Show each line of the records below that contains the string "dass", treating uppercase and lowercase letters as different.

[Stored items from a collection]
*** Begin section ***
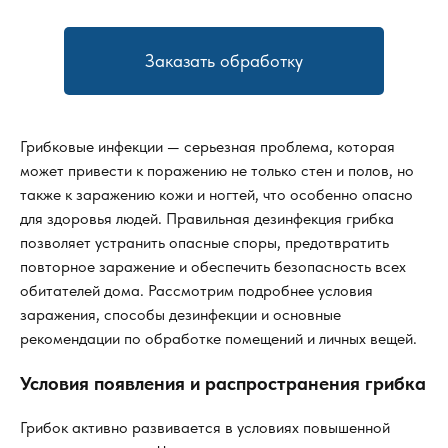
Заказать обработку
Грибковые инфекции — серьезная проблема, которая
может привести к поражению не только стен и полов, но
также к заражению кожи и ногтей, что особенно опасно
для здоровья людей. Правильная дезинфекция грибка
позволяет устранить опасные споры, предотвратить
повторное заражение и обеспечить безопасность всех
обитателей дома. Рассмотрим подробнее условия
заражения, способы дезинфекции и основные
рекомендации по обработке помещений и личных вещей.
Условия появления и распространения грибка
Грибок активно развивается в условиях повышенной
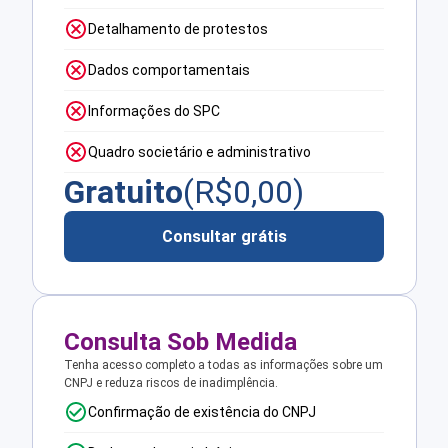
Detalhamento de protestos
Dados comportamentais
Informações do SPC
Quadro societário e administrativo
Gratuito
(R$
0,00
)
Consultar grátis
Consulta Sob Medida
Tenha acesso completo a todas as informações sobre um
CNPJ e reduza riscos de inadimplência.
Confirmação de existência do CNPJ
*** End section ***
*** Begin section ***
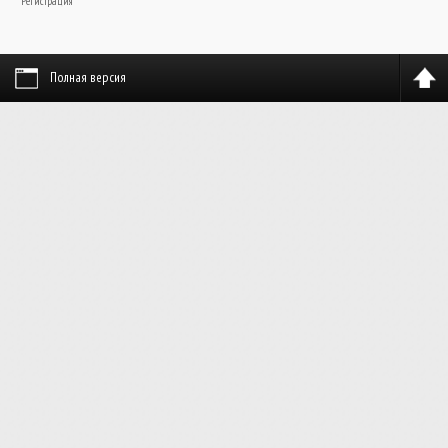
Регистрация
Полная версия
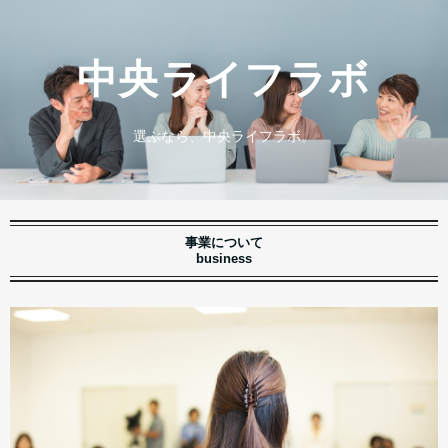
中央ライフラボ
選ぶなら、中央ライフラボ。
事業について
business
*** End section ***
*** Begin section ***
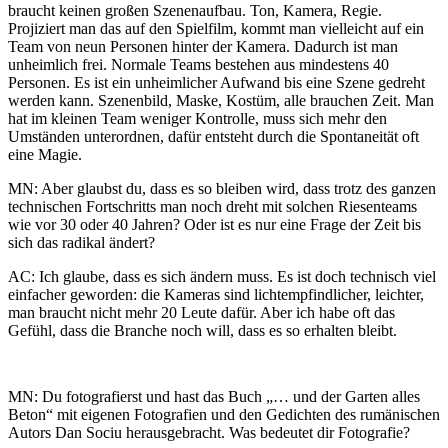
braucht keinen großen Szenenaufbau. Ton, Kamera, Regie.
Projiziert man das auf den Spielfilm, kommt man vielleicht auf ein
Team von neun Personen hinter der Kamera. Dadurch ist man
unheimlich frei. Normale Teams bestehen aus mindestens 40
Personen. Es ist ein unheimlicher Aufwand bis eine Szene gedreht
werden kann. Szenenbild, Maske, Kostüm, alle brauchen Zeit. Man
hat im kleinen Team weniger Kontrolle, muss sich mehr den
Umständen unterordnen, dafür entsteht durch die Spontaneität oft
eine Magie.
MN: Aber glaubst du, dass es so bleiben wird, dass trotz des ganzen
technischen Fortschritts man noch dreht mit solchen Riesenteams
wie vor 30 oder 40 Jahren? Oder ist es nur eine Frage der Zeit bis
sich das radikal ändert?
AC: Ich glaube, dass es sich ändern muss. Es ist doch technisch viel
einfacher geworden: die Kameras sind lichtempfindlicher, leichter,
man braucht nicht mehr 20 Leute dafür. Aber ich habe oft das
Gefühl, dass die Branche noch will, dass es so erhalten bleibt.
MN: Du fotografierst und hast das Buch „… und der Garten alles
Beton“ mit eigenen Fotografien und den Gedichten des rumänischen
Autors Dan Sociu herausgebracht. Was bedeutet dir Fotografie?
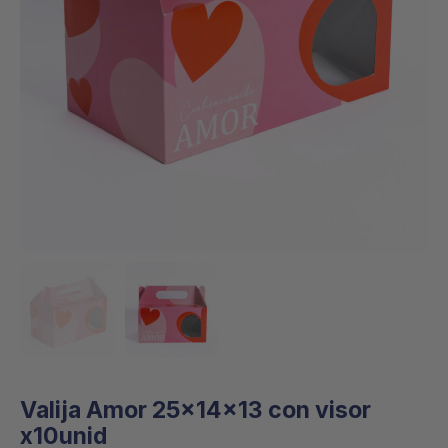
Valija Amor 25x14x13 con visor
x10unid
*** End section ***
Response to the exercise:
MN: Aber glaubst du, dass es so bleiben wird, dass trotz des ganzen
AC: Ich glaube, dass es sich ändern muss. Es ist doch technisch viel
Gefühl, dass die Branche noch will, dass es so erhalten bleibt.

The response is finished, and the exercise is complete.